SUMENEP, Suarademokrasi | Patut diapresiasi kinerja nyata Tim pasukan Pemadam Kebakaran (Damkar) Kabupaten Sumenep yang sigap mengatasi genangan air hujan yang berada di area pintu masuk kantor Pemkab Sumenep, Selasa 30 Januari 2024.
Kinerja Tim pasukan Pemadam Kebakaran (Damkar) Kabupaten Sumenep yang dalam binaan Komandan Subiyanto terlihat kerja nyata dalam pantauan media, tidak seperti 2 oknum ASN Dinas PUPR Kabupaten Sumenep yang menghindar dari konfirmasi media dan lembaga terhadap permasalahan pekerjaan proyek Rp 2 milyar lebih.
Dalam pantauan media dilokasi yang kondisi gerimis hujan terlihat semangat Komandan Damkar Kabupaten Sumenep Subiyanto bersama Tim nya membuka pintu besi penutup saluran air yang tersumbat sampah, sehingga mengakibatkan air hujan tidak bisa mengalir dan menjadi genangan air di area pintu masuk kantor Pemkab Sumenep.

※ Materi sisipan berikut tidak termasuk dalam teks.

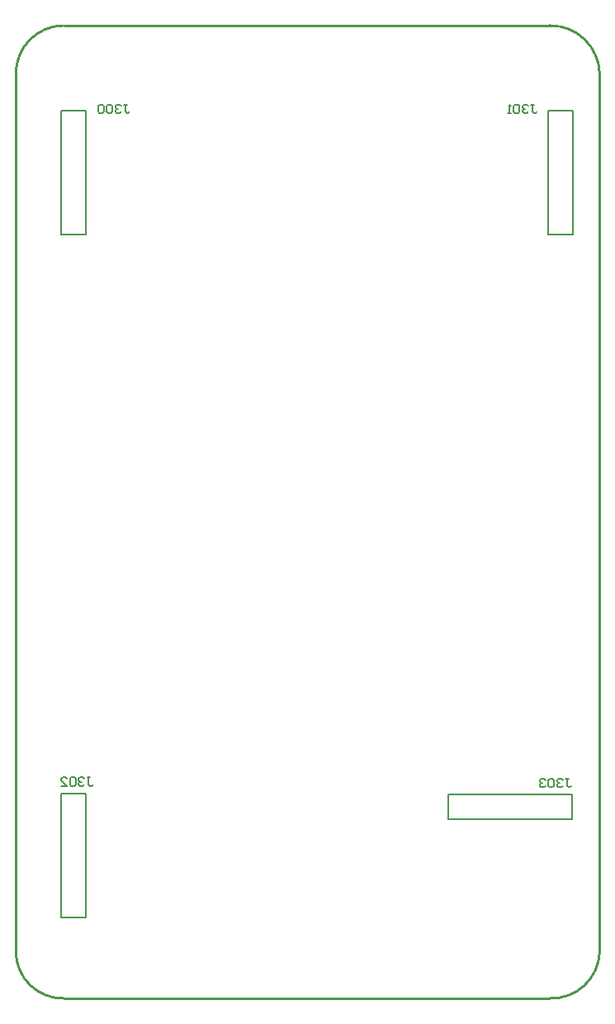
<source format=gbo>
G04*
G04 #@! TF.GenerationSoftware,Altium Limited,Altium Designer,22.6.1 (34)*
G04*
G04 Layer_Color=32896*
%FSLAX25Y25*%
%MOIN*%
G70*
G04*
G04 #@! TF.SameCoordinates,77978B21-DC67-4B61-947D-8792CEF4CC07*
G04*
G04*
G04 #@! TF.FilePolarity,Positive*
G04*
G01*
G75*
%ADD10C,0.00787*%
%ADD12C,0.01000*%
%ADD38C,0.00800*%
%ADD39C,0.00600*%
D10*
X215472Y359331D02*
X225472D01*
X215472Y314331D02*
Y359331D01*
X225472Y314331D02*
Y359331D01*
X18622D02*
X28622D01*
X18622Y314331D02*
Y359331D01*
X28622Y314331D02*
Y359331D01*
X224961Y73228D02*
Y83228D01*
X179961D02*
X224961D01*
X179961Y73228D02*
X224961D01*
X28622Y38740D02*
Y83740D01*
X18622Y38740D02*
Y83740D01*
X28622D01*
D12*
X19685Y393701D02*
G03*
X500Y374016I250J-19435D01*
G01*
X236221D02*
G03*
X216035Y393701I-19935J-250D01*
G01*
Y1000D02*
G03*
X236221Y19685I750J19435D01*
G01*
X500D02*
G03*
X19685Y1000I18935J250D01*
G01*
X236221Y19685D02*
Y374016D01*
X19685Y1000D02*
X19685D01*
X216035D01*
X20000Y393701D02*
X216035D01*
X500Y19685D02*
Y374016D01*
D38*
X215472Y309331D02*
X225472D01*
X215472D02*
Y314331D01*
X225472Y309331D02*
Y314331D01*
X18622Y309331D02*
X28622D01*
X18622D02*
Y314331D01*
X28622Y309331D02*
Y314331D01*
X174961Y73228D02*
Y83228D01*
X179961D01*
X174961Y73228D02*
X179961D01*
X28622Y33740D02*
Y38740D01*
X18622Y33740D02*
Y38740D01*
Y33740D02*
X28622D01*
D39*
X222421Y89716D02*
X223587D01*
X223004D01*
Y86800D01*
X223587Y86217D01*
X224171D01*
X224754Y86800D01*
X221255Y89133D02*
X220672Y89716D01*
X219505D01*
X218922Y89133D01*
Y88550D01*
X219505Y87967D01*
X220089D01*
X219505D01*
X218922Y87384D01*
Y86800D01*
X219505Y86217D01*
X220672D01*
X221255Y86800D01*
X217756Y89133D02*
X217173Y89716D01*
X216006D01*
X215423Y89133D01*
Y86800D01*
X216006Y86217D01*
X217173D01*
X217756Y86800D01*
Y89133D01*
X214257D02*
X213674Y89716D01*
X212508D01*
X211925Y89133D01*
Y88550D01*
X212508Y87967D01*
X213091D01*
X212508D01*
X211925Y87384D01*
Y86800D01*
X212508Y86217D01*
X213674D01*
X214257Y86800D01*
X29321Y90216D02*
X30487D01*
X29904D01*
Y87300D01*
X30487Y86717D01*
X31071D01*
X31654Y87300D01*
X28155Y89633D02*
X27572Y90216D01*
X26405D01*
X25822Y89633D01*
Y89050D01*
X26405Y88467D01*
X26989D01*
X26405D01*
X25822Y87884D01*
Y87300D01*
X26405Y86717D01*
X27572D01*
X28155Y87300D01*
X24656Y89633D02*
X24073Y90216D01*
X22907D01*
X22323Y89633D01*
Y87300D01*
X22907Y86717D01*
X24073D01*
X24656Y87300D01*
Y89633D01*
X18824Y86717D02*
X21157D01*
X18824Y89050D01*
Y89633D01*
X19408Y90216D01*
X20574D01*
X21157Y89633D01*
X208499Y361749D02*
X209665D01*
X209082D01*
Y358834D01*
X209665Y358251D01*
X210248D01*
X210831Y358834D01*
X207333Y361166D02*
X206749Y361749D01*
X205583D01*
X205000Y361166D01*
Y360583D01*
X205583Y360000D01*
X206166D01*
X205583D01*
X205000Y359417D01*
Y358834D01*
X205583Y358251D01*
X206749D01*
X207333Y358834D01*
X203834Y361166D02*
X203251Y361749D01*
X202084D01*
X201501Y361166D01*
Y358834D01*
X202084Y358251D01*
X203251D01*
X203834Y358834D01*
Y361166D01*
X200335Y358251D02*
X199169D01*
X199752D01*
Y361749D01*
X200335Y361166D01*
X44082Y361749D02*
X45248D01*
X44665D01*
Y358834D01*
X45248Y358251D01*
X45832D01*
X46415Y358834D01*
X42916Y361166D02*
X42333Y361749D01*
X41166D01*
X40583Y361166D01*
Y360583D01*
X41166Y360000D01*
X41749D01*
X41166D01*
X40583Y359417D01*
Y358834D01*
X41166Y358251D01*
X42333D01*
X42916Y358834D01*
X39417Y361166D02*
X38834Y361749D01*
X37667D01*
X37084Y361166D01*
Y358834D01*
X37667Y358251D01*
X38834D01*
X39417Y358834D01*
Y361166D01*
X35918D02*
X35335Y361749D01*
X34168D01*
X33585Y361166D01*
Y358834D01*
X34168Y358251D01*
X35335D01*
X35918Y358834D01*
Y361166D01*
M02*

</source>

Baca Juga: 2 PNS Ini Dinilai Tidak Mencerminkan Bismillah Melayani
Genangan air hujan tersebut direncanakan disedot menggunakan mobil tangki pemadam kebakaran, dan hanya hitungan menit saja air hujan yang tergenang di area pintu masuk kantor Pemkab Sumenep kering seketika, sehingga penggunaan jalan tidak lagi terganggu karena adanya genangan air hujan itu.
Dari sikap cepat dan tanggap yang dilakukan Tim petugas Damkar Kabupaten Sumenep dalam mengatasi permasalah yang menjadi tanggung jawabnya, bisa menjadi motivasi bagi para pejabat publik yang digaji dari uang rakyat harus bisa memiliki kesadaran diri untuk memberikan pelayanan yang terbaik kepada masyarakat.
Tidak seperti 2 oknum ANS Dinas PUPR Kabupaten Sumenep yang digaji dari uang rakyat, kabur dari tanggungjawabnya saat dikonfirmasi media dan lembaga terhadap pekerjaan proyek drainase dengan anggaran APBD 2023 Rp 2 milyar lebih.
2 oknum ANS itu adalah Kepala Bidang Air Minum dan Penyehatan Lingkungan Permukiman (PLP) Kabupaten Sumenep, Dedi Falahuddin, ST, MT. dan bawahannya yang bernama Chahyadi, yang kabur dari media dan LSM, tidak mencerminkan seorang pejabat publik yang memiliki kesadaran diri untuk melayani masyarakat seperti Tim pasukan Damkar Kabupaten Sumenep yang selalu sigap dalam situasi dan kondisi apapun.
Pasalnya, saat ingin dikonfirmasi atas pekerjaan proyek drainase yang menggunakan APBD sebesar Rp 2 milyar lebih dinilai asal-asalan, Dedi dan Chahyadi malah menghindar dari media dan lembaga yang saat menjalankan tugas profesi, pada hari Jumat 22 Desember 2023.
Subiyanto terkenal memiliki sifat karakter yang keras dan tidak mau diremehkan, tapi dirinya memiliki tanggung jawab dan kedisiplinan yang tinggi atas jabatan yang dimilikinya. Pekerjaannya selalu dikerjakan dengan ikhlas dalam memberikan pelayanan yang terbaik kepada masyarakat Sumenep. Karena dirinya sadar bahwa setiap bulan gaji yang diterimanya uang dari rakyat.
Semangat Jargon Bismillah Melayani terus dikobarkan didalam dirinya, demi untuk mewujudkan visi misi Bupati dan Wakil Bupati Sumenep untuk melayani masyarakatnya. Jauh berbanding terbalik dengan 2 oknum ANS Dinas PUPR Kabupaten Sumenep yang menghindar dari konfirmasi media dan lembaga.
Bagaimana Sumenep bisa maju kalau pihak pemerintah membiarkan sifat karakter negatif yang dilakukan oleh 2 oknum ANS tersebut, yang tidak mencerminkan seorang pejabat publik, yang menyangkut pekerjaan proyek menggunakan APBD yang dipungut dari uang rakyat.